The City of Brass
2017 • 533 pages

Ratings240

Average rating4.1

15

Kingdom of Brass is a book I've heard only good things about this year and I've really enjoyed books based in the more Arabian style settings since I was young. There is something really exotic and magical about the Egyptian feel and desert sands that make you feel you are truly escaping to a mystical land and City of Brass brings all of these elements together to give us a book filled with magic, folk tales, tribal histories and politics.

It took me ages to read City of Brass but this was absolutely not a reflection on the book, I had to put it down for a while in order to read some short loan new release books that had arrived at my local library but even taking a few weeks break I was still able to pick right back up about 30% of the way through and immerse myself back in the beautiful writing of S. A. Chakraborty because the story is utterly engaging and full of so many different threads.

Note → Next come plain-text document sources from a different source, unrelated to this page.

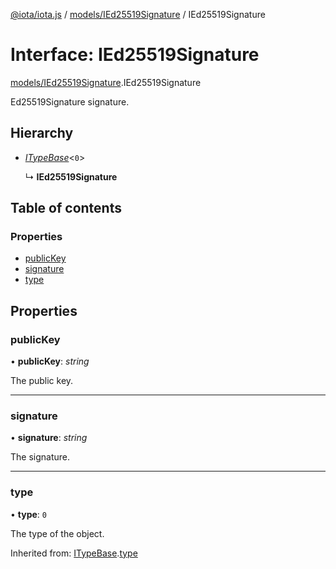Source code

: [@iota/iota.js](../README.md) / [models/IEd25519Signature](../modules/models_ied25519signature.md) / IEd25519Signature

# Interface: IEd25519Signature

[models/IEd25519Signature](../modules/models_ied25519signature.md).IEd25519Signature

Ed25519Signature signature.

## Hierarchy

* [*ITypeBase*](models_itypebase.itypebase.md)<``0``\>

  ↳ **IEd25519Signature**

## Table of contents

### Properties

- [publicKey](models_ied25519signature.ied25519signature.md#publickey)
- [signature](models_ied25519signature.ied25519signature.md#signature)
- [type](models_ied25519signature.ied25519signature.md#type)

## Properties

### publicKey

• **publicKey**: *string*

The public key.

___

### signature

• **signature**: *string*

The signature.

___

### type

• **type**: ``0``

The type of the object.

Inherited from: [ITypeBase](models_itypebase.itypebase.md).[type](models_itypebase.itypebase.md#type)
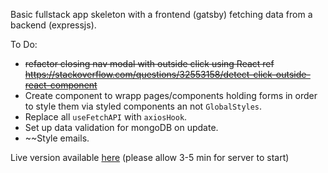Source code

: Basic fullstack app skeleton with a frontend (gatsby) fetching data from a backend (expressjs).

To Do:

* ~~refactor closing nav modal with outside click using React ref
https://stackoverflow.com/questions/32553158/detect-click-outside-react-component~~
* Create component to wrapp pages/components holding forms in order to style them via styled components an not `GlobalStyles`.
* Replace all `useFetchAPI` with `axiosHook`.
* Set up data validation for mongoDB on update.
* ~~Style emails.

Live version available [here](https://enigmatic-hollows-26179.herokuapp.com/) (please allow 3-5 min for server to start)


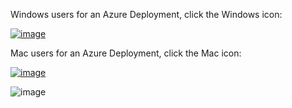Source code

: Windows users for an Azure Deployment, click the Windows icon:

[![image](https://github.com/vitruveo-validators/azure/assets/157662422/d6c0b3e3-eb35-4bd4-a44c-69a5b1dc3e12)](https://github.com/vitruveo-validators/azure/tree/main/Windows)

 Mac users for an Azure Deployment, click the Mac icon:

[![image]([https://github.com/vitruveo-validators/azure/assets/157662422/d6c0b3e3-eb35-4bd4-a44c-69a5b1dc3e12)](https://github.com/vitruveo-validators/azure/tree/main/Windows)

![image](https://github.com/vitruveo-validators/azure/assets/157662422/4606795a-2489-4eda-9c5b-5ff2592f62b7]https://github.com/vitruveo-validators/azure/tree/main/Mac)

Starting out in Cairo we follow Nahri, a thief and con artist who is trying to survive on her wits and a gift of healing. Unintentionally she summons a Djinn called Dara who arrives to save her from the magical Ifrit who magically appear and try to kill her. Before she knows it she is off on a flying carpet with the strangely attractive and mysterious Dara who tells her to escape the Ifrit she must go with him He tells her she is part of the Daeva tribe known as the Nahid tribe who used to rule over the Daeva people in the city of Daevebad, her people are now extinct having been hunted to extinction by the current ruling family and that he plans to take her there so she can give hope to her people and hopefully lay claim to her home.

Running alongside Nahri's story we have that of Prince Alizyad, the second son of the current King of Daevabad. He is struggling with the inequalities he sees around him and how the pureblooded Daeva people treat those of mixed blood, known as the Shafit. The Shafit are treated as second class citizens and have children stolen from the or women sold into prostitution. He is determined to try and help change things in his homeland but to do so he must go against the laws of his father and betray his family.

This story is one rich with political intrigue. There are lots of times when we are treated to information about the origins of our current political state in Daevabad, the wars that were fought that brought an end to the rule of the Nahid family and how the Shafit people have come to exist and how our current King has begun with good intentions to help them but now is reneging on those promises. I found this made it a really immersive book, I loved building this exotic and complex world in my mind and liked having the detail about how we got to where we are. It built slowly and even at the end of City of Brass there are still unanswered questions about aspects of the past we know we need to uncover that this gives us a real hunger for book 2, Kingdom of Copper which is due for release in 2019. I did get a little confused at points with Daeva v's Djinn and some of the different tribal alliances but I'd keep reading a little more and most times things would iron themselves out.

This was also a book where we have wonderful alliances forming and reforming throughout. We begin with Nahri's blossoming friendship with Dara and then as the book progresses we watch as she meets Prince Ali and gets to spend time with him and learn more about Daevebad and his family, despite knowing that his family overthrew her own Nahid tribe years before. There is lots going on and we have a really good triangle between these 3 and I loved both Dara and Ali and couldn't decide which one I wanted to cheer for as both gave a different perspective to the world in which Nahri finds herself and with this book you are never quite sure of the evil lurking from the past which is greater.

An amazing ending with this book, there's so much for us to explore when we get Kingdom of Copper next year. We get a cliffhanger ending with real mystery as to who a particular character might be and whether Nahri might actually be the last surviving member of her family. I am really excited to get the second installment in this series.

Absolutely deserving of a 5 out of 5 stars from me and definitely a contender for one of my best books of 2018.